TASK OBJECTIVE →
What's wanted is a faithful retyping of every entry, pictures excluded.

RECORDS FOR THE EXERCISE →

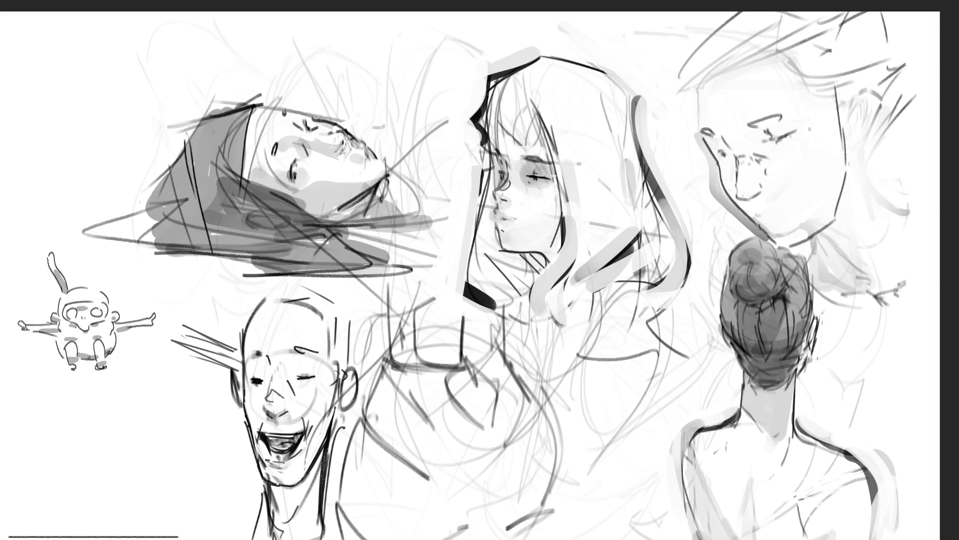
pyautogui.moveTo(698, 99)
pyautogui.mouseDown()
pyautogui.moveTo(700, 130)
pyautogui.moveTo(763, 54)
pyautogui.moveTo(810, 135)
pyautogui.mouseUp()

EXPECTED ANSWER →
pyautogui.moveTo(698, 99)
pyautogui.mouseDown()
pyautogui.moveTo(700, 130)
pyautogui.moveTo(763, 54)
pyautogui.moveTo(810, 135)
pyautogui.mouseUp()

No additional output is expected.